PBT, revenue, total assets, equity, current assets/liabilities.
What are typical % ranges?
PBT: 5–10%; assets/revenues: 0.5–2%; equity: 1–5%.
What factors influence benchmark choice?
Sector, nature of entity, volatility, ownership, user focus.
When should benchmarks be normalized?
One-offs (impairments, litigation, restructuring).
Give examples of qualitative factors lowering materiality.
Prior misstatements, fraud risk, going concern, covenant pressure.
What is specific materiality?
Lower thresholds for sensitive disclosures.
What is performance materiality?
Lower threshold than overall materiality to reduce aggregation risk.
Normal range for performance materiality?
50–75% of overall materiality.
What factors lower performance materiality?
Weak IC, complex reporting, heavy sampling, prior errors.
What is the clearly trivial threshold?
Amounts inconsequential individually or in total; typically 5–10% of overall materiality.

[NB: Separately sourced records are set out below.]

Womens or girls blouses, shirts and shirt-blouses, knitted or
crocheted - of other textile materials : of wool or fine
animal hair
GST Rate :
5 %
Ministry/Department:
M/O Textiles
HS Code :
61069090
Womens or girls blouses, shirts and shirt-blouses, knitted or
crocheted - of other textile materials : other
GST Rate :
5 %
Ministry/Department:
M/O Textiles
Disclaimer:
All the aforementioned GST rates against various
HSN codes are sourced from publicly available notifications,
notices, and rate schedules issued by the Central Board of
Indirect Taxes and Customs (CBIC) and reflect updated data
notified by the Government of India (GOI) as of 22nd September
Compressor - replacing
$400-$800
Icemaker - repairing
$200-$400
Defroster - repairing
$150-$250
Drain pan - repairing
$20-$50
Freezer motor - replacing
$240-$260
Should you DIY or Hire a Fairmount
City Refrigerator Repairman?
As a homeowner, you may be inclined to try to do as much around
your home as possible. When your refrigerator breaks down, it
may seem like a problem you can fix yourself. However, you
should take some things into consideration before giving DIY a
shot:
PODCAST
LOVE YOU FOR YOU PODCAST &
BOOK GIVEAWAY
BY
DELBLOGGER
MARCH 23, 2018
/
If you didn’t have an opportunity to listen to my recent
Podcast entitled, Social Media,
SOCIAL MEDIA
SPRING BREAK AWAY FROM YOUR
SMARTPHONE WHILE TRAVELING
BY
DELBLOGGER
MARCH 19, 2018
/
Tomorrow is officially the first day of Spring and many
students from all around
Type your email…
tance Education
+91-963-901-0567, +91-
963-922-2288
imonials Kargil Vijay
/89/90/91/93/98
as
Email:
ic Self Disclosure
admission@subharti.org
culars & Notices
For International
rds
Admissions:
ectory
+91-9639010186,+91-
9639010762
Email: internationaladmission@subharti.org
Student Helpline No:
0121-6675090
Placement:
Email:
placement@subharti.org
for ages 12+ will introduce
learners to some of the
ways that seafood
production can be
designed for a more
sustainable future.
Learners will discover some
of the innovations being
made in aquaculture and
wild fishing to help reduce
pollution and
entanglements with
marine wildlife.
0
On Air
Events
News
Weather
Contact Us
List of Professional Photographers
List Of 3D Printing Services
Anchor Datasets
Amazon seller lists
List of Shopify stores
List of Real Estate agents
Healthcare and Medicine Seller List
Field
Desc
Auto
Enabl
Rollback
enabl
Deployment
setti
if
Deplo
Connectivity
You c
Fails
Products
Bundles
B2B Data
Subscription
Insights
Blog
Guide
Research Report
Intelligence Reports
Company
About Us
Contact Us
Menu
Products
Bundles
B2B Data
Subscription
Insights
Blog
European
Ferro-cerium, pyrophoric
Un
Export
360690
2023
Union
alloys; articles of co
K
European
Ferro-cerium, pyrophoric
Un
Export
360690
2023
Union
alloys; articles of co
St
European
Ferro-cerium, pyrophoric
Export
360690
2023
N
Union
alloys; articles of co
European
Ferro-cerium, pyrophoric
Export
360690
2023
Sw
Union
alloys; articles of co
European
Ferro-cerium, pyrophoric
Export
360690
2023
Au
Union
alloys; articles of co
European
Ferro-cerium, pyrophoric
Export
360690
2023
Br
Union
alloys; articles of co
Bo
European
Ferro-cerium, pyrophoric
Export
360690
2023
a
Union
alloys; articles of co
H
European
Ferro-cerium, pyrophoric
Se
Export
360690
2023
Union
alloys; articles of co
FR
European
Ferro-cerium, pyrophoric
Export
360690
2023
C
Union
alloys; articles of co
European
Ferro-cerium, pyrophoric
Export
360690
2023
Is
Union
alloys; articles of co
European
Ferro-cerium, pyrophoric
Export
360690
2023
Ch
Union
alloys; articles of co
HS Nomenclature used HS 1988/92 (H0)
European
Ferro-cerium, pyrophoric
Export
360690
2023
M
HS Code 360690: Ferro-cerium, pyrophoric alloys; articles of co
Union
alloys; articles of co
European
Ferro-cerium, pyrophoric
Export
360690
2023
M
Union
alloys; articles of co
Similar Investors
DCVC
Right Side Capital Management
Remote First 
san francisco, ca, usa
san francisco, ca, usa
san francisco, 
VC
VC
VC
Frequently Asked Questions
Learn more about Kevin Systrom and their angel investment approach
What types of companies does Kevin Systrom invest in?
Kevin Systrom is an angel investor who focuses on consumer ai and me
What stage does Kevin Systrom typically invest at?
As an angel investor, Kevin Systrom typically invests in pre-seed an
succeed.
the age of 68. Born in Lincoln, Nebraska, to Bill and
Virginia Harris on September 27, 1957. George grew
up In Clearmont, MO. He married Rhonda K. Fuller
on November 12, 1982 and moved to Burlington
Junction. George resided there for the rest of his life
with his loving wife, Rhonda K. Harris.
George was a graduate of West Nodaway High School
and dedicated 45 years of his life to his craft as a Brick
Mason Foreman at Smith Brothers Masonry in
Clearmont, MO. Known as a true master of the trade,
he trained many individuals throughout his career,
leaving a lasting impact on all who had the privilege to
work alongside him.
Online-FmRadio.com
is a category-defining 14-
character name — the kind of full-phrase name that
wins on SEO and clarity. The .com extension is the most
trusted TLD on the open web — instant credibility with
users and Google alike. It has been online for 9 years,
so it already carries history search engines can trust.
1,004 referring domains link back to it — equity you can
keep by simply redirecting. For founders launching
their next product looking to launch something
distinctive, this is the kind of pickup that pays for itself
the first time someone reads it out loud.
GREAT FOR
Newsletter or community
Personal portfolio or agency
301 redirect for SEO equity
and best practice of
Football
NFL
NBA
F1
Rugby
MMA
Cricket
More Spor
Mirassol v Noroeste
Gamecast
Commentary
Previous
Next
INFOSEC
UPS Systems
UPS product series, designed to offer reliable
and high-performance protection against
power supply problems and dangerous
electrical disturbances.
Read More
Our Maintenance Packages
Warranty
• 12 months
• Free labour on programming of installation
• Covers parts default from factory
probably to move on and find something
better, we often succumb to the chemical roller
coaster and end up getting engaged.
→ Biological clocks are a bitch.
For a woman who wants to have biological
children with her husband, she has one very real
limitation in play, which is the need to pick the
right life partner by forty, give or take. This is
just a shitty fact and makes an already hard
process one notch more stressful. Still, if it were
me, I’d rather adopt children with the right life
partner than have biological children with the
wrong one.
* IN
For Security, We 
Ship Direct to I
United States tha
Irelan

What does ISA 600 require for group audits?
Component performance materiality; reporting threshold ≤ group trivial.
What is MACM?
Maximum aggregate component materiality.
Formula for MACM?
Group OM × benchmark multiple.
Name three allocation methods.
Equal, proportional, weighted.
What are the two rules for allocation?
(1) Component < group OM; (2) largest components' sum ≤ MACM.
Name items always material regardless of size.
Related parties, profit/loss switches, covenant effects, revenue trend changes, fines/claims, executive pay.
When must materiality be reassessed?
When new information or errors emerge that change risk.